**TEXT FOR ANALYSIS:**
************

Raw block binary parsing in C++17 · 9 privacy heuristics · Full-stack React visualizer
Sherlock ingests raw Bitcoin mainnet block files (blk*.dat, rev*.dat, xor.dat) straight off disk — no node, no RPC, no external API — and applies 9 chain-analysis heuristics to every transaction it finds. It produces structured JSON reports, human-readable Markdown summaries, and surfaces everything through an interactive full-stack web visualizer.
The name fits: it reads the raw binary evidence and figures out what happened.
| Metric | Value |
|---|---|
| Transactions analyzed (committed fixtures) | 341,792 |
| Heuristics applied per transaction | 9 |
| Blocks parsed per run | 84 |
| Parser language | C++17 (-O3) |
| External dependencies (runtime) | 0 — pure binary parsing |
JSON output for blk04330 |
~120 MB |
The system is split into three layers that communicate across process boundaries — the C++ engine never touches a network socket; the Node.js server is the only glue.
┌─────────────────────────────────────────────────────────────────┐
│ USER / BROWSER │
│ React + TypeScript + Tailwind + shadcn/ui │
│ ┌──────────────┐ ┌───────────────────┐ ┌─────────────────┐ │
│ │ Overview │ │ Block Explorer │ │ Heuristics Lab │ │
│ │ (stats + │ │ (block → tx │ │ (9-heuristic │ │
│ │ charts) │ │ drill-down) │ │ grid + chains) │ │
│ └──────────────┘ └───────────────────┘ └─────────────────┘ │
└────────────────────────────┬────────────────────────────────────┘
│ HTTP/JSON (REST API)

************

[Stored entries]
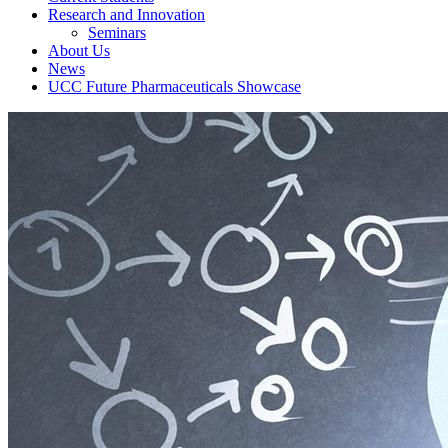
Research and Innovation
Seminars
About Us
News
UCC Future Pharmaceuticals Showcase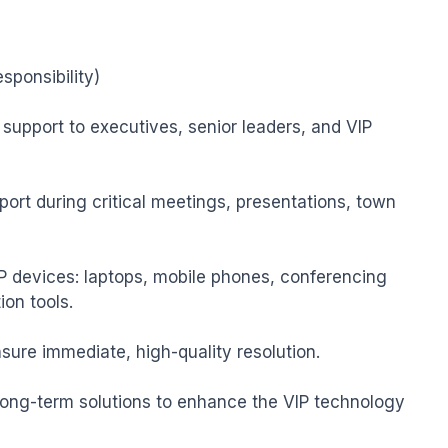
ponsibility)

support to executives, senior leaders, and VIP 
port during critical meetings, presentations, town 
 devices: laptops, mobile phones, conferencing 
on tools.

nsure immediate, high-quality resolution.

long-term solutions to enhance the VIP technology 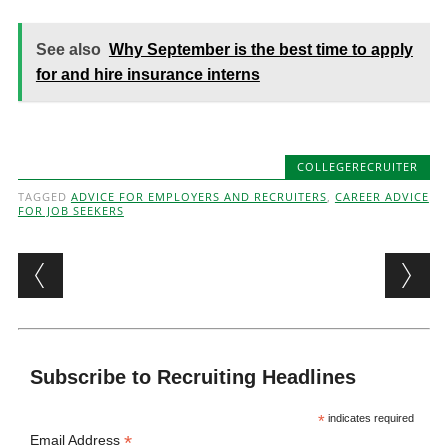
See also
Why September is the best time to apply
for and hire insurance interns
COLLEGERECRUITER
TAGGED
ADVICE FOR EMPLOYERS AND RECRUITERS
,
CAREER ADVICE
FOR JOB SEEKERS
Post navigation
Subscribe to Recruiting Headlines
*
indicates required
*
Email Address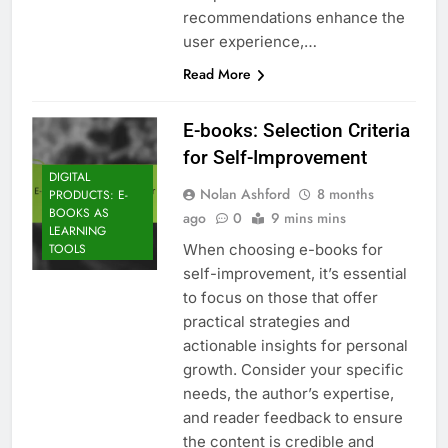
recommendations enhance the
user experience,…
Read More
E-books: Selection Criteria
for Self-Improvement
DIGITAL
Nolan Ashford
8 months
PRODUCTS: E-
BOOKS AS
ago
0
9 mins mins
LEARNING
When choosing e-books for
TOOLS
self-improvement, it’s essential
to focus on those that offer
practical strategies and
actionable insights for personal
growth. Consider your specific
needs, the author’s expertise,
and reader feedback to ensure
the content is credible and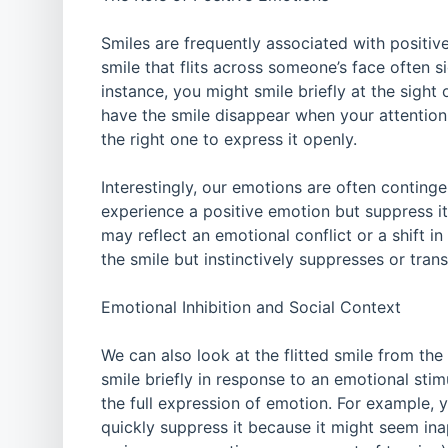
Smiles are frequently associated with positi
smile that flits across someone’s face often 
instance, you might smile briefly at the sigh
have the smile disappear when your attention
the right one to express it openly.
Interestingly, our emotions are often continge
experience a positive emotion but suppress it o
may reflect an emotional conflict or a shift i
the smile but instinctively suppresses or tran
Emotional Inhibition and Social Context
We can also look at the flitted smile from th
smile briefly in response to an emotional stimu
the full expression of emotion. For example, 
quickly suppress it because it might seem inapp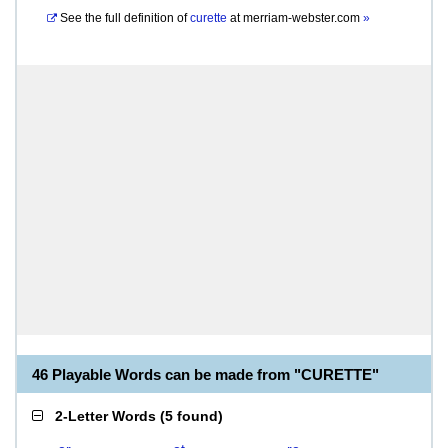
See the full definition of
curette
at
merriam-webster.com
»
46 Playable Words can be made from "CURETTE"
2-Letter Words
(
5 found
)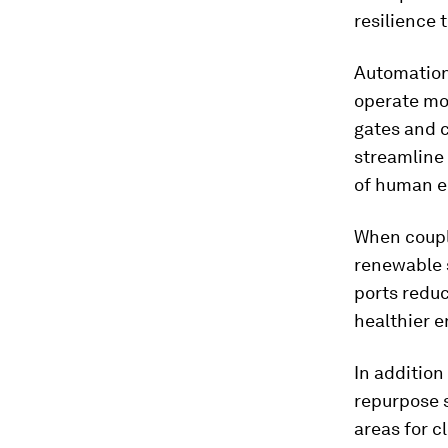
resilience
Automation 
operate mor
gates and 
streamline 
of human er
When coupl
renewable 
ports reduc
healthier 
In addition
repurpose 
areas for c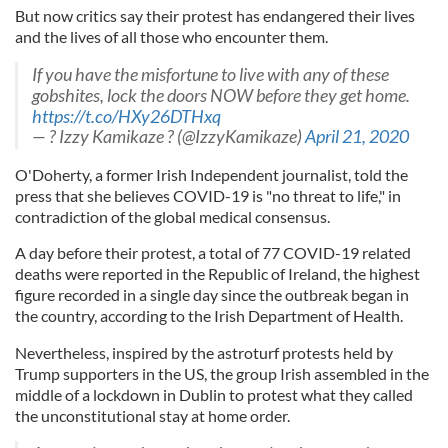
But now critics say their protest has endangered their lives
and the lives of all those who encounter them.
If you have the misfortune to live with any of these
gobshites, lock the doors NOW before they get home.
https://t.co/HXy26DTHxq
— ? Izzy Kamikaze ? (@IzzyKamikaze)
April 21, 2020
O'Doherty, a former Irish Independent journalist, told the
press that she believes COVID-19 is "no threat to life," in
contradiction of the global medical consensus.
A day before their protest, a total of 77 COVID-19 related
deaths were reported in the Republic of Ireland, the highest
figure recorded in a single day since the outbreak began in
the country, according to the Irish Department of Health.
Nevertheless, inspired by the astroturf protests held by
Trump supporters in the US, the group Irish assembled in the
middle of a lockdown in Dublin to protest what they called
the unconstitutional stay at home order.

************

**DIRECTIONS:**
**1)** Answer these questions about the text on the Sherlock block analyzer:
(a) Which three kinds of block files does Sherlock read from disk?
(b) How many blocks are parsed per run?
(c) Which component is the only link between the three layers?
**2)** Continue the text on the Sherlock block analyzer after its last line.

**PER-TASK OUTPUTS:**
**1)**
(a) blk*.dat, rev*.dat, and xor.dat
(b) 84
(c) The Node.js server

**2)**
┌────────────────────────────▼────────────────────────────────────┐
│ Node.js + Express │
│ │
│ GET /api/results/:stem → serve committed out/*.json │
│ POST /api/analyze → receive .dat uploads via multer │
│ spawn C++ binary as subprocess │
│ stream stdout → parse → respond │
└────────────────────────────┬────────────────────────────────────┘
│ child_process.spawn()
│ stdin: /dev/null
│ stdout: JSON (streamed)
│ stderr: progress / errors
┌────────────────────────────▼────────────────────────────────────┐
│ C++17 Binary (block_parser) │
│ │
│ ① XOR deobfuscation (xor.dat key applied to blk + rev) │
│ ② Rev record parsing → prevout UTXO lookup table │
│ ③ Block iteration → 80-byte header, coinbase BIP34 height │
│ ④ Transaction parsing → inputs, outputs, witness data │
│ ⑤ Script classification → P2PKH / P2SH / P2WPKH / P2WSH / │
│ P2TR / OP_RETURN / unknown │
│ ⑥ Address derivation → Base58Check + Bech32 / Bech32m │
│ ⑦ Fee + weight → sat/vB computed from prevout values │
│ ⑧ 9 heuristics → applied per-transaction, O(n) │
│ ⑨ JSON + Markdown → written to out/ │
└─────────────────────────────────────────────────────────────────┘
The bridge is dead simple and intentionally so. When a user uploads .dat files in the browser:
- React
POSTs amultipart/form-datarequest to/api/analyze - Express saves the files to a temp directory via
multer, then calls:const proc = child_process.spawn('./block_parser', ['--ui', blkPath, revPath, xorPath])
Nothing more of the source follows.